Tous les auteurs, même ceux qui ont déjà été édités, vous le diront : faire accepter son manuscrit par une maison d’édition relève de l’exploit. Quand on sait que les éditeurs reçoivent plus d’un demi-million de manuscrits non sollicités chaque année et qu’ils n’en sélectionnent qu’une centaine au mieux dans le tas, votre probabilité d’être publié est à peine meilleure que celle de gagner au loto. La faute, néanmoins, comme toutes les lettres de rejet vous le rappelleront, est la vôtre entièrement et s’exprimera en une phrase sans appel : votre roman n’entre pas dans la ligne éditoriale de la maison. Clair, net et précis. Vous êtes passé complètement à côté de la cible.

Existe-t-il un remède à cela ? Et bien, malgré tout ce qu’on a pu vous dire, la réponse est oui. Voyons ensemble comment un tel miracle est possible.

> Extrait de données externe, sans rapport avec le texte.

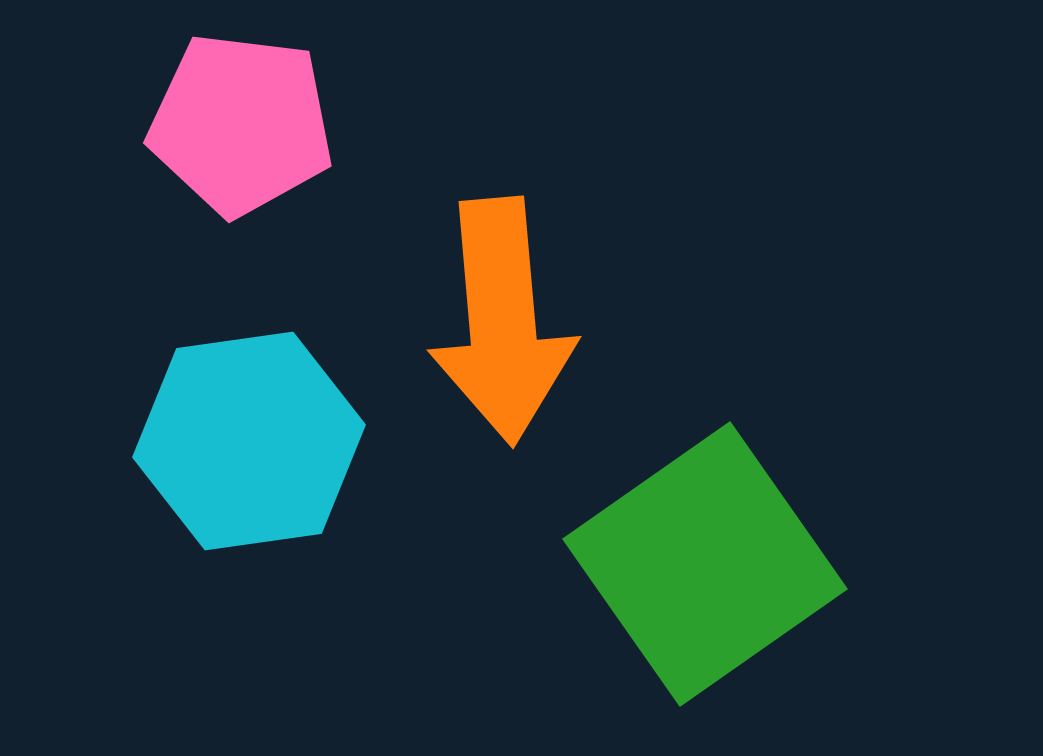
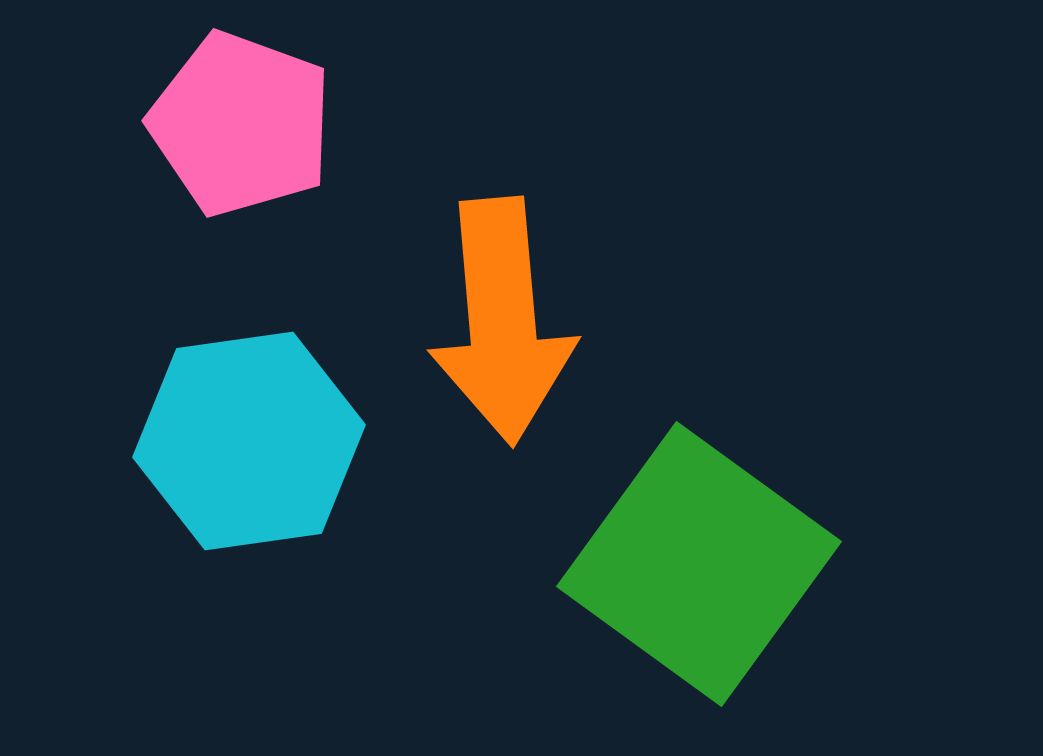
pink pentagon: rotated 13 degrees clockwise
green square: moved 6 px left; rotated 19 degrees counterclockwise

0. Où l’on parle de chronologie.


Un écrivain, c’est évident, aime bien la chronologie. Pour lui, un roman a un début, un milieu et une fin et, même s’il décide de raconter son histoire à l’envers, il le fera néanmoins en commençant à la première page et en finissant à la dernière. Le roman prendra forme dans un ordre bien précis. Et, tout au long de son travail d’écriture, il portera une attention toute particulière à la chronologie des faits, à l’évolution de ses personnages et des situations, etc. C’est une progression ordonnée sans laquelle un roman risque de partir entièrement à la dérive.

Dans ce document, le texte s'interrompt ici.